Quality: 3.25 out of 5
Trip-O-Meter: 3.75 out of 5
Here's a group of folky hippies from Norway who seem to have taken a trip to India in their minds, and returned with a sitar, tabla, and an Indian flute found in the local pawn shop. That is to say that while the trappings of Indian music are more than present here, it's a pretty superficial thing although it does add a nice textural touch to this album. At it's heart the music recalls the Free Design at its best, and the sugary side of Peter, Paul, and Mary at its worst.
On top of this faux-Indian construction are some boy/girl vocals, very much hitting the 'hippy mama,' 'spiritual daddy' vibe.

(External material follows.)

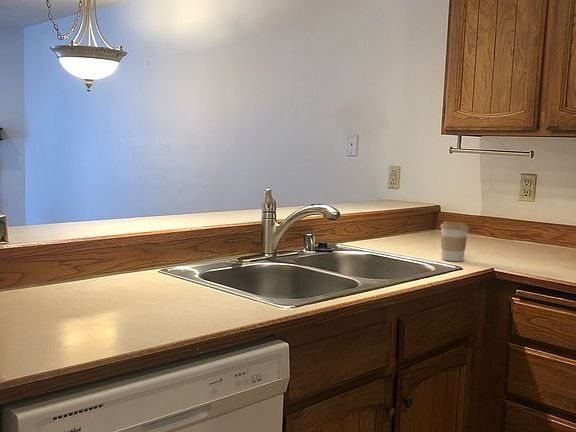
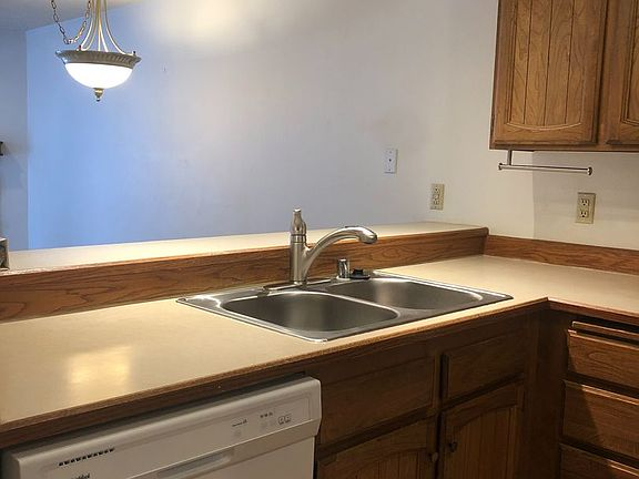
- coffee cup [439,220,470,262]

Their voices are quite good and mingle pretty well for the most part, which is probably what is making me thing of the Free Design.

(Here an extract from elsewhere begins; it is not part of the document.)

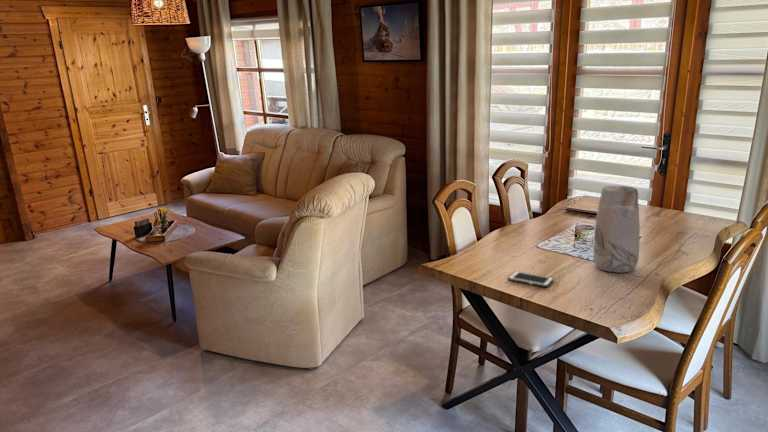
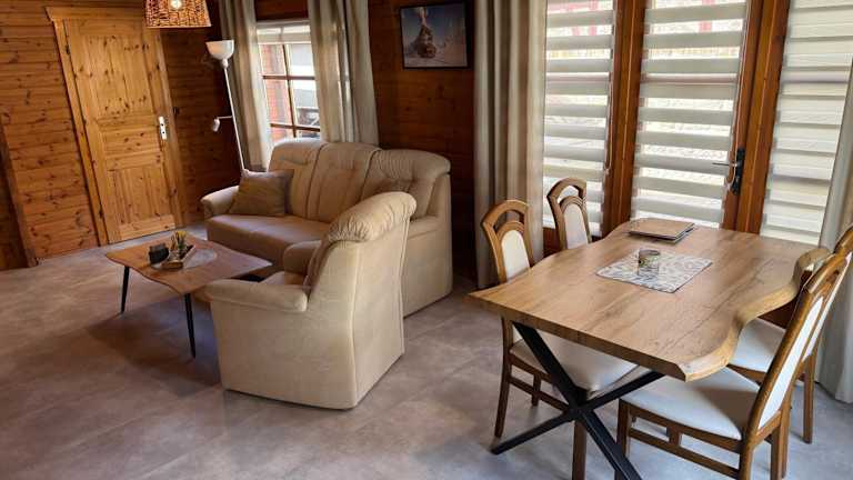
- vase [592,185,641,274]
- cell phone [507,270,555,288]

The thing with this kind of music is to balance the sugar with a touch of strychnine. Oriental Sunshine manages to do this on the pretty awesome "Across Your Life" quite well. The second half of the album also walks the line well on tracks like "Can Anybody Tell" and "My Way To Be Hurt." The caveat here is that by this time you may be getting a little tired of their vibe as it doesn't change much from the California-meadow-with-sitars vibe over the album. When they finally try and delve deeper into Indian composition on "Where You Went," it just sounds silly.
Other times, the sugar starts to scrape on my gag reflex. "Mother Nature" should tip you off, and if it doesn't, lines about 'talking to the trees' will. "Look At Me" makes me think of the midwestern runaway having an acid freak out in the street in late-1968 San Francisco.
So, this album doesn't really get my seal of approval, although there's definitely a must hear track or two lying around (like the opener). If you're open to the gentle pastoral hippy thing, feel free to bump up the rating a notch or so. I've just got so much tolerance for it personally.